Thanks for the detailed response, I'll check it out when I get some free time. The only thing I really want to do is have a way to listen to my mp3 player through the car stereo, either through fm transmitter of a tape adapter. A buddy and I tried using his cassette adapter and it would go in the tape slot but wouldnt go down and stay after it was in. I didn't see anything stuck in there but the tape just wouldn't click.


----------



## thezman (Nov 3, 2007)

well i don't know about yours but my radio was busted when i got my Z so i just stuck a DIN head unit into it. When i pulled the stock radio out it had a remanufactured 8/87 sticker on it my car is an 86 so appearently they had problems with them. you said something about needing to get to a antenna wire or some such is why i gave you the breakdown on how to pull it out. good luck


----------



## Joe D (Jun 12, 2018)

I have a 1986 300ZX 2 seat coupe with T-Tops, 5 speed manual car. Owned for 25 years. My radio has an equalizer. My radio light will come on and it will change channels, switch from AM to FM and will take and eject cassette. However there is no sound ! I cannot hear speaker buzz or anything. It used to make a scratchy noise when I turned the radio on and then play but now nothing.
Does anyone know what I can check ? I checked fuse. Speakers look fine and wires to them look OK. What other problems ? My antenna does not go up anymore and I am going to replace it but the speakers should make noise shouldn't they ?
I noticed in some illustrations that there is a pre-amp that they don't seem to make anymore, what else should I check ?

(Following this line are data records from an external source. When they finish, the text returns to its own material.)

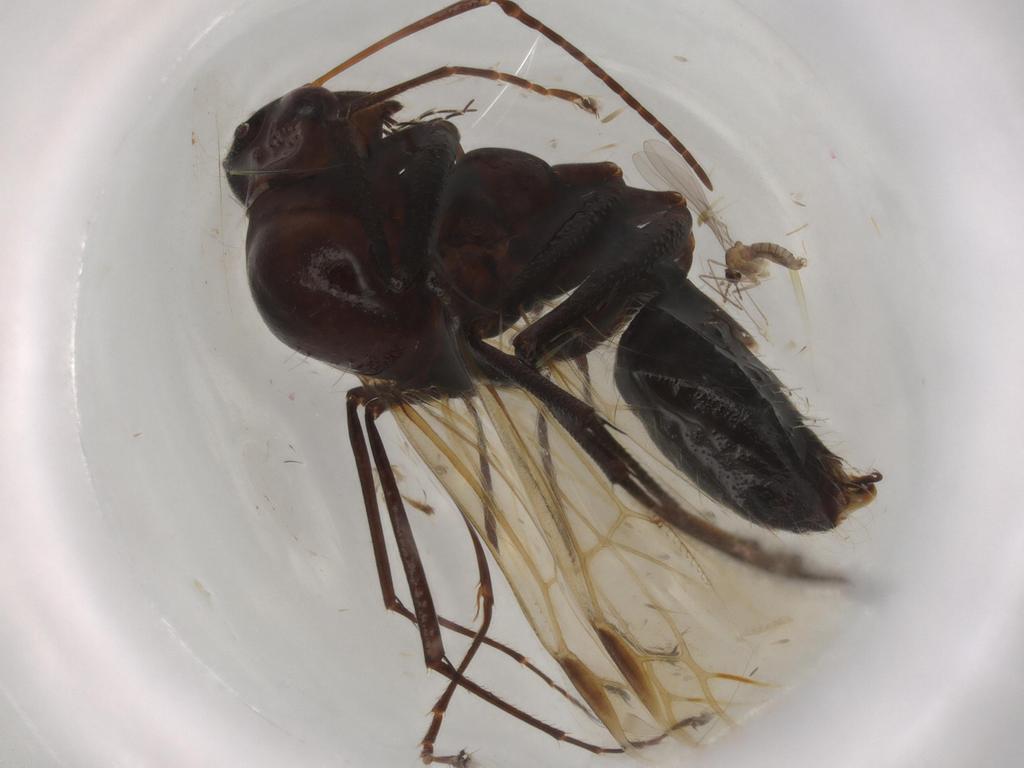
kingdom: Animalia
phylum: Arthropoda
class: Insecta
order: Hymenoptera
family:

Please help if you can. Thanks

Also my car had a voice that used to come on and warn of a door being open, parking brake is on and low fuel level. It quite woeking. Does anyone know how to check and fix that ?


----------



## drjeckle (Aug 16, 2009)

If your AM radio is working your problem is not the antenna connection. FM will often pick up nearby stations even if no antenna is connected. At one time in my life I used to repair car radios and have the equipment to do it again if I choose. The problem is there are likely no schematics for these radios, so I would have to figure that out as I go. I installed a new radio in my car because there was no sound from the single DIN aftermarket radio that came with the car and I wanted to upgrade to Bluetooth and USB drive capabilities. The new radio had no sound until I discovered that one of the left rear speaker wires was apparently touching ground. When I first got the car there was a voice telling me to close the door because I don't have a door jamb switch to control interior lights and the timer (which I am looking for). That voice is now gone and I don't know if it was using the old radio or just quit.


----------



## Antonio.L (Nov 27, 2020)

harrisonk said:


> i searched my problem but didn't find any solutions. the am radio works fine but fm has absolutely no signal. i even tried using a portable fm transmitter to see if it would pick that up since it was right in the area, but still no luck.


I just got this problem in mine did you ever fix it


----------